Javier Estupiñán

Personal information
- Full name: Javier Enrique Estupiñán Romero
- Date of birth: 8 February 1984 (age 41)
- Place of birth: Santa Bárbara, Colombia
- Height: 1.90 m (6 ft 3 in)
- Position(s): Forward

Team information
- Current team: Juticalpa

Senior career*
- Years: Team / Apps / (Gls)
- 2004–2005: Deportivo Pasto
- 2005–2006: Girardot
- 2006–2007: Deportivo Pasto
- 2007–2008: Independiente José Terán
- 2008–2009: Patriotas Boyacá
- 2009–2010: Atlético Nacional / 4 / (0)
- 2010–2011: Deportivo Pasto / 15 / (2)
- 2011: Chengdu Tiancheng / 16 / (2)
- 2012–2013: Patriotas Boyacá / 13 / (1)
- 2013–2014: Platense / 24 / (14)
- 2014: Parrillas One / 15 / (8)
- 2014: Terengganu / 21 / (13)
- 2015–2017: Olimpia / 73 / (30)
- 2018: Motagua / 34 / (7)
- 2019–: Juticalpa

= Javier Estupiñán =

Colombian footballer (born 1984)

Javier Andrés Estupiñán Romero (/es/; born 8 February 1984) is a Colombian footballer who plays as a forward for Honduran Liga Nacional club Juticalpa

== Career ==

=== Early career ===
Estupiñan began his playing career in 2004 playing for Deportivo Pasto.

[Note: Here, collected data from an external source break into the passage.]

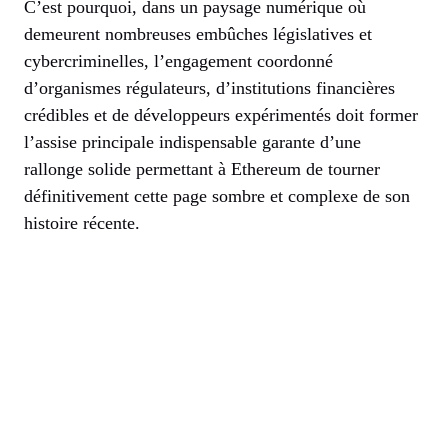
C’est pourquoi, dans un paysage numérique où
demeurent nombreuses embûches législatives et
cybercriminelles, l’engagement coordonné
d’organismes régulateurs, d’institutions financières
crédibles et de développeurs expérimentés doit former
l’assise principale indispensable garante d’une
rallonge solide permettant à Ethereum de tourner
définitivement cette page sombre et complexe de son
histoire récente.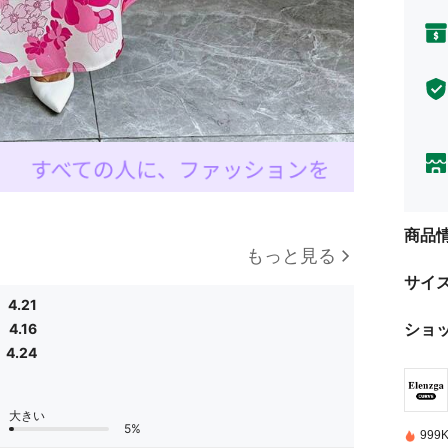
商品
もっと見る
サイ
4.21
ショ
4.16
4.24
大きい
5%
99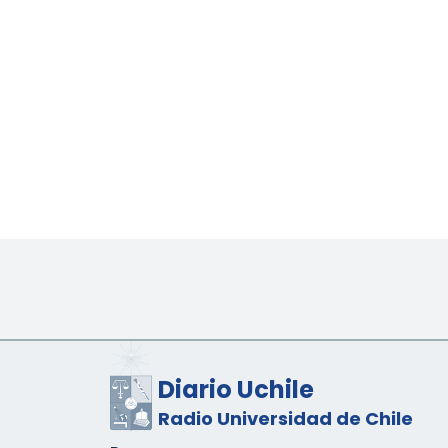
Diario Uchile
Radio Universidad de Chile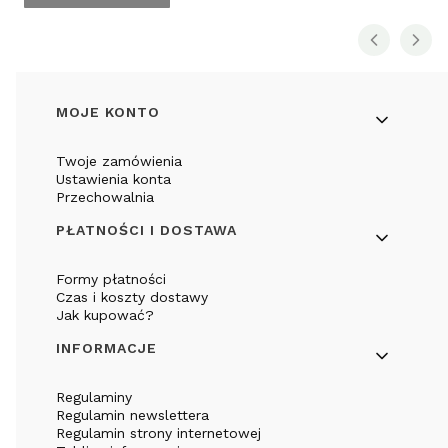
Linki w stopce
MOJE KONTO
Twoje zamówienia
Ustawienia konta
Przechowalnia
PŁATNOŚCI I DOSTAWA
Formy płatności
Czas i koszty dostawy
Jak kupować?
INFORMACJE
Regulaminy
Regulamin newslettera
Regulamin strony internetowej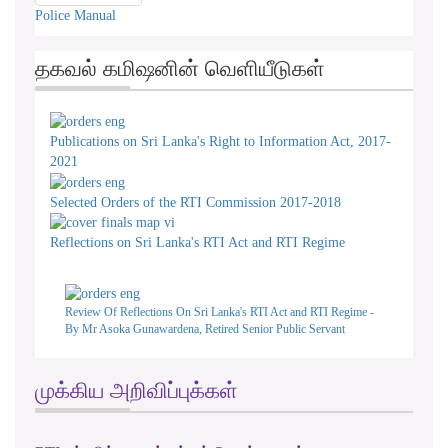
Police Manual
தகவல் கமிஷனின் வெளியீடுகள்
Publications on Sri Lanka's Right to Information Act, 2017-
2021
Selected Orders of the RTI Commission 2017-2018
Reflections on Sri Lanka's RTI Act and RTI Regime
Review Of Reflections On Sri Lanka's RTI Act and RTI Regime -
By Mr Asoka Gunawardena, Retired Senior Public Servant
முக்கிய அறிவிப்புக்கள்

In Deportivo Pasto he did not have much involvement and in the year 2005 he left the club, when he was loaned to Girardot F.C.

=== Honduras ===
He arrived in Honduras to play for Platense F.C. At Platense he scored 14 goals. After a few seasons he moved to Parrillas One where he continued to score goals.

=== Terengganu FA ===
He arrived in Terengganu F.C. I with a high expectation from the fans. But he only scored 2 goals from 5 appearances in the Malaysia Super League. He has been transfer after a bad season in Terengganu FA

He returned to Honduras ahead of the 2015 Clausura championship when he joined Club Deportivo Olimpia. In 2018 he signed for city rivals F.C. Motagua.